From the records below, transcribe exactly the lines that begin at the line with "image displays staining" and end at the line with "is an image", both included.

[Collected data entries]

━━━

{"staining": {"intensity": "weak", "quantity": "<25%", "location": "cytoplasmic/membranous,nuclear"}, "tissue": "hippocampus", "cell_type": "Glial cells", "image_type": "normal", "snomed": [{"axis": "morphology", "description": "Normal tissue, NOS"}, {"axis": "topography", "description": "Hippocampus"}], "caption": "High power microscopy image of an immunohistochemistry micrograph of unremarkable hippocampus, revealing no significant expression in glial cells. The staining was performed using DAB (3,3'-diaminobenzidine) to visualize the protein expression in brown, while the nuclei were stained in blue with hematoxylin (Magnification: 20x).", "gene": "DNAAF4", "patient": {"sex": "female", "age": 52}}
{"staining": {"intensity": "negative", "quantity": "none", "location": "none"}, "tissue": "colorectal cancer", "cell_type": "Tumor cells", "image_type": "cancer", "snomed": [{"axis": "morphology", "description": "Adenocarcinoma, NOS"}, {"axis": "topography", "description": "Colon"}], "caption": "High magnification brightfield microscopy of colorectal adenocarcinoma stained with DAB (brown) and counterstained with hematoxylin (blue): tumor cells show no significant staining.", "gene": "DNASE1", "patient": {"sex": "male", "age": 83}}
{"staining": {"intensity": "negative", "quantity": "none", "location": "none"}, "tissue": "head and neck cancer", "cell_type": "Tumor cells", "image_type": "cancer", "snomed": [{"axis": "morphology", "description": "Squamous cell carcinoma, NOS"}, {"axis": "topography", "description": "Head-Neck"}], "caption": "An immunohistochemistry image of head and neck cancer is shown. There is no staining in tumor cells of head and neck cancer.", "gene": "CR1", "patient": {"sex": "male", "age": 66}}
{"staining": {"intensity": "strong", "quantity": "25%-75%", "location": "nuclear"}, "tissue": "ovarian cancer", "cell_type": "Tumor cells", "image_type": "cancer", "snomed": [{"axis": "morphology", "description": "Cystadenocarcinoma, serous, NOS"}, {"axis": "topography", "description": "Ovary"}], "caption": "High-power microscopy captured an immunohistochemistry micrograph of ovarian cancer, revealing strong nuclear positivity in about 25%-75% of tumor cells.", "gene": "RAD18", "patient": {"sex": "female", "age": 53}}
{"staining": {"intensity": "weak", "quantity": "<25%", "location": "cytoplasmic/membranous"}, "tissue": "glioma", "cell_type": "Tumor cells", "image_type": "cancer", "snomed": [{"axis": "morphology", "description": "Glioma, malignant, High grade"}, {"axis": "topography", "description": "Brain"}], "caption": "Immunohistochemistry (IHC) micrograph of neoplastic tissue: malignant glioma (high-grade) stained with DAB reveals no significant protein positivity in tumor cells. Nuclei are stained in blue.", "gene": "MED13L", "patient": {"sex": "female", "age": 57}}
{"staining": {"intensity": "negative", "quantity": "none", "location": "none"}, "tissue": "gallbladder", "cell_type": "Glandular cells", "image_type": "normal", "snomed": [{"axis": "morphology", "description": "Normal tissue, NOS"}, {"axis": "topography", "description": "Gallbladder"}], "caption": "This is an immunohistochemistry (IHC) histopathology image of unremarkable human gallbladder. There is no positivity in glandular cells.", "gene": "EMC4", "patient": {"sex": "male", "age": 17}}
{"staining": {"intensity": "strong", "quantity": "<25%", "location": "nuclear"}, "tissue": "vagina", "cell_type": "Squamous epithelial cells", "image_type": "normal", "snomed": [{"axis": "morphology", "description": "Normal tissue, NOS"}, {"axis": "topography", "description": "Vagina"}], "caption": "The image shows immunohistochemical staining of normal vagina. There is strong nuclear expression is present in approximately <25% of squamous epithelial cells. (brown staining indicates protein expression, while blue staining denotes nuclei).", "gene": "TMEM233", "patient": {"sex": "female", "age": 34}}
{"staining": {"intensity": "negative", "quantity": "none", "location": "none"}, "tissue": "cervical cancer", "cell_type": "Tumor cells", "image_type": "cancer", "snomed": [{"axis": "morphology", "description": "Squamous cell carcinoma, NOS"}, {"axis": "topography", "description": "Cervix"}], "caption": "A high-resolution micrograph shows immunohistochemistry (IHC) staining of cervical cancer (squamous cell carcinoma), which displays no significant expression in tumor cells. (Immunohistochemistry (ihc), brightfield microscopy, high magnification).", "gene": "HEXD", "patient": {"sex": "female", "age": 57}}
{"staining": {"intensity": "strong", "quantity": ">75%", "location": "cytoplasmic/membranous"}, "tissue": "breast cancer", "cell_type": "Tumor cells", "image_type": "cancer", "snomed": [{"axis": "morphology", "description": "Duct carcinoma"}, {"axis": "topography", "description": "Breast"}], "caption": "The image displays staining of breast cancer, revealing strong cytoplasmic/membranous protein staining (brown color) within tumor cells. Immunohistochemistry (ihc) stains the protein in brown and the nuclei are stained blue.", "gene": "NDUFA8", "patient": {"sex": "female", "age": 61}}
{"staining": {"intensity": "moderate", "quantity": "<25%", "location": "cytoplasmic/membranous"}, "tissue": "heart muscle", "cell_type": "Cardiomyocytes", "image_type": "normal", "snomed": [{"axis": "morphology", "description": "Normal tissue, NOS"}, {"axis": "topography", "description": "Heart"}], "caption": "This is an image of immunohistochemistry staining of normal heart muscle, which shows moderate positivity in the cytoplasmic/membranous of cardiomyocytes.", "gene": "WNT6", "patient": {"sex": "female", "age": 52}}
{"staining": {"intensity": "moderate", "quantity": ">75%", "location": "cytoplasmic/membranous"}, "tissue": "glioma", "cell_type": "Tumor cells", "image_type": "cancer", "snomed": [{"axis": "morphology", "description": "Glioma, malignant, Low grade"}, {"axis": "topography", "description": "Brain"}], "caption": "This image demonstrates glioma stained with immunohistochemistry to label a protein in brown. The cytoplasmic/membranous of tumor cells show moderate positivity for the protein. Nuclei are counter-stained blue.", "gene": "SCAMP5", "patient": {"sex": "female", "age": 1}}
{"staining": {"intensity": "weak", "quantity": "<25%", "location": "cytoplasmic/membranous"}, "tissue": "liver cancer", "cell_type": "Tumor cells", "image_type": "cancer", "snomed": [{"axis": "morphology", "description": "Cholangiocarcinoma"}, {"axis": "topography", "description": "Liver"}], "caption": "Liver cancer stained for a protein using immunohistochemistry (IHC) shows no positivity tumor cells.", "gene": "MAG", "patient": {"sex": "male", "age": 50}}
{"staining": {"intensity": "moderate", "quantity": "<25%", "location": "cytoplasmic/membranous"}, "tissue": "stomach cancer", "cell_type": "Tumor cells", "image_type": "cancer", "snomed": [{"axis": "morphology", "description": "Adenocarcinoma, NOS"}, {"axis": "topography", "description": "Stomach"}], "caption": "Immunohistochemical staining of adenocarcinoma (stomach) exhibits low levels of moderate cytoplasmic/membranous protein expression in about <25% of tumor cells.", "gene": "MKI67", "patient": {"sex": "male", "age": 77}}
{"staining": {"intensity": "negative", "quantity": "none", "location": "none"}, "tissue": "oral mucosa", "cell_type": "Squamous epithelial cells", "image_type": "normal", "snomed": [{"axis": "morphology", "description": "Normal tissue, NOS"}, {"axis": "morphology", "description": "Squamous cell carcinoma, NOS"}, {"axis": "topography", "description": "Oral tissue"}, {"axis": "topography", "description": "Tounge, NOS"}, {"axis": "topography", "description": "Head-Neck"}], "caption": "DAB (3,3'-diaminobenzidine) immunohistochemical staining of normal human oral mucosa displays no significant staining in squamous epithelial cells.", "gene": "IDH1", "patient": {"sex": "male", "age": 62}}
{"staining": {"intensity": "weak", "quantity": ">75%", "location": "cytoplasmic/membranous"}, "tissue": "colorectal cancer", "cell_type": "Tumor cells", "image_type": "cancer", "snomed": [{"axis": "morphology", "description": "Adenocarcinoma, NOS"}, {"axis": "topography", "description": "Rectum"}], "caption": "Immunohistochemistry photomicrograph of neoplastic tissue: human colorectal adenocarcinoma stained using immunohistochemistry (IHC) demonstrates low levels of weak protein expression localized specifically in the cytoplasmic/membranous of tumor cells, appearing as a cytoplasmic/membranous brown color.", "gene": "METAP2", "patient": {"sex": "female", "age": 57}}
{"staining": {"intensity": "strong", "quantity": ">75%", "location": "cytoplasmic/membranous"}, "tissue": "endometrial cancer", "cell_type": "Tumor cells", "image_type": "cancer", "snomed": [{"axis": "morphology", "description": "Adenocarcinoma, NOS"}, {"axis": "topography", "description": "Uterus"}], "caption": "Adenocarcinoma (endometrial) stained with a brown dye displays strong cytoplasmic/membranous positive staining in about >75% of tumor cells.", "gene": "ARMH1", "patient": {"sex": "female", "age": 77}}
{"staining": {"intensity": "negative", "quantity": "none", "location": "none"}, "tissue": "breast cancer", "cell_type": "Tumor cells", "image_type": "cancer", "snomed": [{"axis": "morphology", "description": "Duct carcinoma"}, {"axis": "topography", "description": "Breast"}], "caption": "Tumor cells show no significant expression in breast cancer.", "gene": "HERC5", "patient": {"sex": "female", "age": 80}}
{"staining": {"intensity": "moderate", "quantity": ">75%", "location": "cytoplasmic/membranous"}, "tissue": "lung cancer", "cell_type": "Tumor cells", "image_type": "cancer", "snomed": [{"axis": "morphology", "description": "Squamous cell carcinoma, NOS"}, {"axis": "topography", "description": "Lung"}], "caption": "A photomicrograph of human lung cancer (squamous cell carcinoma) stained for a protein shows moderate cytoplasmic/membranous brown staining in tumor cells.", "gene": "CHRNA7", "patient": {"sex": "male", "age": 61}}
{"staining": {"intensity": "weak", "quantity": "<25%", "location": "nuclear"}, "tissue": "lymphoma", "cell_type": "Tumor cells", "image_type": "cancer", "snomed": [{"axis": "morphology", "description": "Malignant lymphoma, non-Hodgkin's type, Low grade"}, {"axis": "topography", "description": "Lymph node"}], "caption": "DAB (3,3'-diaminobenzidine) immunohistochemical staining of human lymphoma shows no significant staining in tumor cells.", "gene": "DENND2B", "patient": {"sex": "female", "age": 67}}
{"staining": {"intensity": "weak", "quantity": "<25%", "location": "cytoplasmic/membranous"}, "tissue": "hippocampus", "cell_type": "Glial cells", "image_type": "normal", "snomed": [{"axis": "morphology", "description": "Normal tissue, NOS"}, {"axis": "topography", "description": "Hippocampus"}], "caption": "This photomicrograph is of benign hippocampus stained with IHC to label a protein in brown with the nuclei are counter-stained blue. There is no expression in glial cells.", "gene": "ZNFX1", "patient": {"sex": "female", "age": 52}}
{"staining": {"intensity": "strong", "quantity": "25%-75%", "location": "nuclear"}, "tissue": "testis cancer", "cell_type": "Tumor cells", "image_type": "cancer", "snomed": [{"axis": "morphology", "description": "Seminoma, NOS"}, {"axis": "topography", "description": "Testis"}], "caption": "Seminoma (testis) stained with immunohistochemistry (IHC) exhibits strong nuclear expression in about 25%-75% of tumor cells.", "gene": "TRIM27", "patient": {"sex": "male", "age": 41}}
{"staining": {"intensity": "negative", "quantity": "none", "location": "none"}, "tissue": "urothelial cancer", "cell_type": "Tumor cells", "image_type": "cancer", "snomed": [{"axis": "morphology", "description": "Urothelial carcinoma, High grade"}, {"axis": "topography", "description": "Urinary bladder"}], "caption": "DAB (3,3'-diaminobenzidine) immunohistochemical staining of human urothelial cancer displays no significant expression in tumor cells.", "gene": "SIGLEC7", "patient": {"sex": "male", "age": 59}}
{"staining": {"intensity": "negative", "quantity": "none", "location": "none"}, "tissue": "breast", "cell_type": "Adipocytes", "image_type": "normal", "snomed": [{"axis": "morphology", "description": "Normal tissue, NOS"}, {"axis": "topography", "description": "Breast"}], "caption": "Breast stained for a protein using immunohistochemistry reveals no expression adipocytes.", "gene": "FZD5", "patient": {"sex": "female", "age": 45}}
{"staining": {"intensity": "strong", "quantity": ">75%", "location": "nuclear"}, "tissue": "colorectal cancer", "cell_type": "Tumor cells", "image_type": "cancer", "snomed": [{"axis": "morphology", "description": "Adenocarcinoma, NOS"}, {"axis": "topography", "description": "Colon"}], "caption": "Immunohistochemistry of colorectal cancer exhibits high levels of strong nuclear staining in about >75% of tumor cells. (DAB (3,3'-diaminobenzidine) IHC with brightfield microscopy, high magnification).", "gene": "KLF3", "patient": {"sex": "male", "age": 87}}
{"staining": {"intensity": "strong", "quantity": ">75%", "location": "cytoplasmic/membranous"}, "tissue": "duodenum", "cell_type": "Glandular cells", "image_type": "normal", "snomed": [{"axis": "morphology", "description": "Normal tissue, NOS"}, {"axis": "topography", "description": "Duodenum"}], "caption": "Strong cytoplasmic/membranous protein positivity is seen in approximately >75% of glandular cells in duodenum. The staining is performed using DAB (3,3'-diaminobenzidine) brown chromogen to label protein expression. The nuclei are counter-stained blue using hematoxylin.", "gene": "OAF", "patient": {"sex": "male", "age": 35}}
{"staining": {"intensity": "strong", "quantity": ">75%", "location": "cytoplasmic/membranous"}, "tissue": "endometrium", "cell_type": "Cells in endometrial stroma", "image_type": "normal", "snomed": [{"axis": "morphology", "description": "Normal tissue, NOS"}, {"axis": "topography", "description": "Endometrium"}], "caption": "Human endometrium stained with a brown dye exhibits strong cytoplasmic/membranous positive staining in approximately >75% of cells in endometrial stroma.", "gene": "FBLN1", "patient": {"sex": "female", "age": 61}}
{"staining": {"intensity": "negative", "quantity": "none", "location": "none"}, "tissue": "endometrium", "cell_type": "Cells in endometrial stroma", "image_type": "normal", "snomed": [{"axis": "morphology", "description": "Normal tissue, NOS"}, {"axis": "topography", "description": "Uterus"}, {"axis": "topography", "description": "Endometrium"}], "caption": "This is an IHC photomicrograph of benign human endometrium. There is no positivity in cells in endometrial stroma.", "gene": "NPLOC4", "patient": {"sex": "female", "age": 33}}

━━━

**Answer to this task**
{"staining": {"intensity": "strong", "quantity": ">75%", "location": "cytoplasmic/membranous"}, "tissue": "breast cancer", "cell_type": "Tumor cells", "image_type": "cancer", "snomed": [{"axis": "morphology", "description": "Duct carcinoma"}, {"axis": "topography", "description": "Breast"}], "caption": "The image displays staining of breast cancer, revealing strong cytoplasmic/membranous protein staining (brown color) within tumor cells. Immunohistochemistry (ihc) stains the protein in brown and the nuclei are stained blue.", "gene": "NDUFA8", "patient": {"sex": "female", "age": 61}}
{"staining": {"intensity": "moderate", "quantity": "<25%", "location": "cytoplasmic/membranous"}, "tissue": "heart muscle", "cell_type": "Cardiomyocytes", "image_type": "normal", "snomed": [{"axis": "morphology", "description": "Normal tissue, NOS"}, {"axis": "topography", "description": "Heart"}], "caption": "This is an image of immunohistochemistry staining of normal heart muscle, which shows moderate positivity in the cytoplasmic/membranous of cardiomyocytes.", "gene": "WNT6", "patient": {"sex": "female", "age": 52}}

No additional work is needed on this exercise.